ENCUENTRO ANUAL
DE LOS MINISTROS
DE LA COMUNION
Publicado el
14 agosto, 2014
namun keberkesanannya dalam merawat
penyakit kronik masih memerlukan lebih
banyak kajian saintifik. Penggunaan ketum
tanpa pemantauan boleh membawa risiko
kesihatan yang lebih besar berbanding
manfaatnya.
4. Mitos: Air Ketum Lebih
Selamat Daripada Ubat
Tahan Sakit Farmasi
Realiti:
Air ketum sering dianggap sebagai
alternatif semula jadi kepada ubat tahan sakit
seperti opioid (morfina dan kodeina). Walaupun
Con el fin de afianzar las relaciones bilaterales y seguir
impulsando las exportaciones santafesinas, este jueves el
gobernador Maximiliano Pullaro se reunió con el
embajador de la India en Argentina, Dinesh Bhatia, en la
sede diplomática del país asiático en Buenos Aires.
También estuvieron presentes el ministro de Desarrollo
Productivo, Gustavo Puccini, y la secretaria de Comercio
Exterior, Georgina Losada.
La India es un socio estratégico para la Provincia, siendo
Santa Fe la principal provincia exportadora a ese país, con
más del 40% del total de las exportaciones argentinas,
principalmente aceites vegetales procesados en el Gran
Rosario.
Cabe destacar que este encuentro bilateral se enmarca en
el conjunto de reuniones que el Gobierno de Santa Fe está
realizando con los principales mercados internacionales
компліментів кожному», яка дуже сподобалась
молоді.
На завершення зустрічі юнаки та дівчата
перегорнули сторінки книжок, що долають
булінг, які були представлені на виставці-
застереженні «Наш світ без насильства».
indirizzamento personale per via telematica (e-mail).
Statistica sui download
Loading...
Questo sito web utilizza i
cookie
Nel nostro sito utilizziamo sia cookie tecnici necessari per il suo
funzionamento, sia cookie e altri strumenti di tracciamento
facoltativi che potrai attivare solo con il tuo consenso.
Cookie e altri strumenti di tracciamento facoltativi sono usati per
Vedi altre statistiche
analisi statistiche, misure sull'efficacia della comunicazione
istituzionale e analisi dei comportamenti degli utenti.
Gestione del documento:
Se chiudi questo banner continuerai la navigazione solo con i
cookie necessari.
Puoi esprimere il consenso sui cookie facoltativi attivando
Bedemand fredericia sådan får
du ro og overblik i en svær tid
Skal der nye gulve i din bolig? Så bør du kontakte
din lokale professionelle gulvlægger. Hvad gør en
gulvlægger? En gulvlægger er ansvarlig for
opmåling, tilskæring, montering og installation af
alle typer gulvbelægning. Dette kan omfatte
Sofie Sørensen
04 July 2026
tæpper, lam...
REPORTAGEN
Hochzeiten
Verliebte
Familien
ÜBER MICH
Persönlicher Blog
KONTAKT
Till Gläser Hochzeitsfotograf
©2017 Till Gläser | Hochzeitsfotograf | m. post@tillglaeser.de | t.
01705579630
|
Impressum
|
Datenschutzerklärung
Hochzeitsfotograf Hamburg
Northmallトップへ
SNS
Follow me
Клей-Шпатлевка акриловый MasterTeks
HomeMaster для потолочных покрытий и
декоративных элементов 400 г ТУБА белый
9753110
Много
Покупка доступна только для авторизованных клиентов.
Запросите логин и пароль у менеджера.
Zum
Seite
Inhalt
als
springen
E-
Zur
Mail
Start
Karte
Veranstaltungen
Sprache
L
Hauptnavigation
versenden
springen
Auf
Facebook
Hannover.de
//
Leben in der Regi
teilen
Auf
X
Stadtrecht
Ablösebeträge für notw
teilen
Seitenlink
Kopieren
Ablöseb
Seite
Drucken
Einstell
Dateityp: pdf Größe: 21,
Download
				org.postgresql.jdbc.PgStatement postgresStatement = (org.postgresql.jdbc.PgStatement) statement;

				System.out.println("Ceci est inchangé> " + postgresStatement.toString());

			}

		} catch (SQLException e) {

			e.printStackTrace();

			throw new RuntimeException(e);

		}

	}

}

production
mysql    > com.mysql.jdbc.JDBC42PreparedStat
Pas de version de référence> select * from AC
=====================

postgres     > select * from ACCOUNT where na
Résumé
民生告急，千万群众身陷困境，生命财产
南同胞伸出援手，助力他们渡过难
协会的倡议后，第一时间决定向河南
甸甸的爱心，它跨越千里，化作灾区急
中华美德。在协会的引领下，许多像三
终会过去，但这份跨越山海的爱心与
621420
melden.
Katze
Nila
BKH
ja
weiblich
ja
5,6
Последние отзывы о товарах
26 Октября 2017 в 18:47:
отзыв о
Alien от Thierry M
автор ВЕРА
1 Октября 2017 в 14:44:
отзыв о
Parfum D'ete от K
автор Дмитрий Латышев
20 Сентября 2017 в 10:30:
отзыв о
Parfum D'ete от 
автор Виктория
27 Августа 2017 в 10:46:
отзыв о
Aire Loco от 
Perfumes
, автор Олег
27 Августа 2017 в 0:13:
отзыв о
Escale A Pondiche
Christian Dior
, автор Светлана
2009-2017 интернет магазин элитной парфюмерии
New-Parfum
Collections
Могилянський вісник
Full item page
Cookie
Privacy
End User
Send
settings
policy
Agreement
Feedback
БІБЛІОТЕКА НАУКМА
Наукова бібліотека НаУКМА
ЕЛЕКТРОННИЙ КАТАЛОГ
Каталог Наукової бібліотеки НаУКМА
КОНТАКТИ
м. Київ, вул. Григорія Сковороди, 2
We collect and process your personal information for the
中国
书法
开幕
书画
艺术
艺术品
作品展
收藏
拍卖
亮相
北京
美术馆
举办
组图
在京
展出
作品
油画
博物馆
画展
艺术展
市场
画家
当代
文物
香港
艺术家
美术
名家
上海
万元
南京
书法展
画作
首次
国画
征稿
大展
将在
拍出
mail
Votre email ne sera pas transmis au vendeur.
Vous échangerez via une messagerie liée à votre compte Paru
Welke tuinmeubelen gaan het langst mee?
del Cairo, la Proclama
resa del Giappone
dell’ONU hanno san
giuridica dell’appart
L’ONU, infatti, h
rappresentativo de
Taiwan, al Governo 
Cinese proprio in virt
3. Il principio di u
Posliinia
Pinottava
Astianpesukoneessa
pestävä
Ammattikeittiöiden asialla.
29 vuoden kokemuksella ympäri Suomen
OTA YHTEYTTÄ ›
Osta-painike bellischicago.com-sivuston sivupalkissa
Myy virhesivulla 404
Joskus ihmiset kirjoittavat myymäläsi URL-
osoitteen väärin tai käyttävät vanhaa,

━━━

### Job item
A verbatim copy of the listing is to be returned in full.

### Exercise answer
ENCUENTRO ANUAL
DE LOS MINISTROS
DE LA COMUNION
Publicado el
14 agosto, 2014
namun keberkesanannya dalam merawat
penyakit kronik masih memerlukan lebih
banyak kajian saintifik. Penggunaan ketum
tanpa pemantauan boleh membawa risiko
kesihatan yang lebih besar berbanding
manfaatnya.
4. Mitos: Air Ketum Lebih
Selamat Daripada Ubat
Tahan Sakit Farmasi
Realiti:
Air ketum sering dianggap sebagai
alternatif semula jadi kepada ubat tahan sakit
seperti opioid (morfina dan kodeina). Walaupun
Con el fin de afianzar las relaciones bilaterales y seguir
impulsando las exportaciones santafesinas, este jueves el
gobernador Maximiliano Pullaro se reunió con el
embajador de la India en Argentina, Dinesh Bhatia, en la
sede diplomática del país asiático en Buenos Aires.
También estuvieron presentes el ministro de Desarrollo
Productivo, Gustavo Puccini, y la secretaria de Comercio
Exterior, Georgina Losada.
La India es un socio estratégico para la Provincia, siendo
Santa Fe la principal provincia exportadora a ese país, con
más del 40% del total de las exportaciones argentinas,
principalmente aceites vegetales procesados en el Gran
Rosario.
Cabe destacar que este encuentro bilateral se enmarca en
el conjunto de reuniones que el Gobierno de Santa Fe está
realizando con los principales mercados internacionales
компліментів кожному», яка дуже сподобалась
молоді.
На завершення зустрічі юнаки та дівчата
перегорнули сторінки книжок, що долають
булінг, які були представлені на виставці-
застереженні «Наш світ без насильства».
indirizzamento personale per via telematica (e-mail).
Statistica sui download
Loading...
Questo sito web utilizza i
cookie
Nel nostro sito utilizziamo sia cookie tecnici necessari per il suo
funzionamento, sia cookie e altri strumenti di tracciamento
facoltativi che potrai attivare solo con il tuo consenso.
Cookie e altri strumenti di tracciamento facoltativi sono usati per
Vedi altre statistiche
analisi statistiche, misure sull'efficacia della comunicazione
istituzionale e analisi dei comportamenti degli utenti.
Gestione del documento:
Se chiudi questo banner continuerai la navigazione solo con i
cookie necessari.
Puoi esprimere il consenso sui cookie facoltativi attivando
Bedemand fredericia sådan får
du ro og overblik i en svær tid
Skal der nye gulve i din bolig? Så bør du kontakte
din lokale professionelle gulvlægger. Hvad gør en
gulvlægger? En gulvlægger er ansvarlig for
opmåling, tilskæring, montering og installation af
alle typer gulvbelægning. Dette kan omfatte
Sofie Sørensen
04 July 2026
tæpper, lam...
REPORTAGEN
Hochzeiten
Verliebte
Familien
ÜBER MICH
Persönlicher Blog
KONTAKT
Till Gläser Hochzeitsfotograf
©2017 Till Gläser | Hochzeitsfotograf | m. post@tillglaeser.de | t.
01705579630
|
Impressum
|
Datenschutzerklärung
Hochzeitsfotograf Hamburg
Northmallトップへ
SNS
Follow me
Клей-Шпатлевка акриловый MasterTeks
HomeMaster для потолочных покрытий и
декоративных элементов 400 г ТУБА белый
9753110
Много
Покупка доступна только для авторизованных клиентов.
Запросите логин и пароль у менеджера.
Zum
Seite
Inhalt
als
springen
E-
Zur
Mail
Start
Karte
Veranstaltungen
Sprache
L
Hauptnavigation
versenden
springen
Auf
Facebook
Hannover.de
//
Leben in der Regi
teilen
Auf
X
Stadtrecht
Ablösebeträge für notw
teilen
Seitenlink
Kopieren
Ablöseb
Seite
Drucken
Einstell
Dateityp: pdf Größe: 21,
Download
				org.postgresql.jdbc.PgStatement postgresStatement = (org.postgresql.jdbc.PgStatement) statement;

				System.out.println("Ceci est inchangé> " + postgresStatement.toString());

			}

		} catch (SQLException e) {

			e.printStackTrace();

			throw new RuntimeException(e);

		}

	}

}

production
mysql    > com.mysql.jdbc.JDBC42PreparedStat
Pas de version de référence> select * from AC
=====================

postgres     > select * from ACCOUNT where na
Résumé
民生告急，千万群众身陷困境，生命财产
南同胞伸出援手，助力他们渡过难
协会的倡议后，第一时间决定向河南
甸甸的爱心，它跨越千里，化作灾区急
中华美德。在协会的引领下，许多像三
终会过去，但这份跨越山海的爱心与
621420
melden.
Katze
Nila
BKH
ja
weiblich
ja
5,6
Последние отзывы о товарах
26 Октября 2017 в 18:47:
отзыв о
Alien от Thierry M
автор ВЕРА
1 Октября 2017 в 14:44:
отзыв о
Parfum D'ete от K
автор Дмитрий Латышев
20 Сентября 2017 в 10:30:
отзыв о
Parfum D'ete от 
автор Виктория
27 Августа 2017 в 10:46:
отзыв о
Aire Loco от 
Perfumes
, автор Олег
27 Августа 2017 в 0:13:
отзыв о
Escale A Pondiche
Christian Dior
, автор Светлана
2009-2017 интернет магазин элитной парфюмерии
New-Parfum
Collections
Могилянський вісник
Full item page
Cookie
Privacy
End User
Send
settings
policy
Agreement
Feedback
БІБЛІОТЕКА НАУКМА
Наукова бібліотека НаУКМА
ЕЛЕКТРОННИЙ КАТАЛОГ
Каталог Наукової бібліотеки НаУКМА
КОНТАКТИ
м. Київ, вул. Григорія Сковороди, 2
We collect and process your personal information for the
中国
书法
开幕
书画
艺术
艺术品
作品展
收藏
拍卖
亮相
北京
美术馆
举办
组图
在京
展出
作品
油画
博物馆
画展
艺术展
市场
画家
当代
文物
香港
艺术家
美术
名家
上海
万元
南京
书法展
画作
首次
国画
征稿
大展
将在
拍出
mail
Votre email ne sera pas transmis au vendeur.
Vous échangerez via une messagerie liée à votre compte Paru
Welke tuinmeubelen gaan het langst mee?
del Cairo, la Proclama
resa del Giappone
dell’ONU hanno san
giuridica dell’appart
L’ONU, infatti, h
rappresentativo de
Taiwan, al Governo 
Cinese proprio in virt
3. Il principio di u
Posliinia
Pinottava
Astianpesukoneessa
pestävä
Ammattikeittiöiden asialla.
29 vuoden kokemuksella ympäri Suomen
OTA YHTEYTTÄ ›
Osta-painike bellischicago.com-sivuston sivupalkissa
Myy virhesivulla 404
Joskus ihmiset kirjoittavat myymäläsi URL-
osoitteen väärin tai käyttävät vanhaa,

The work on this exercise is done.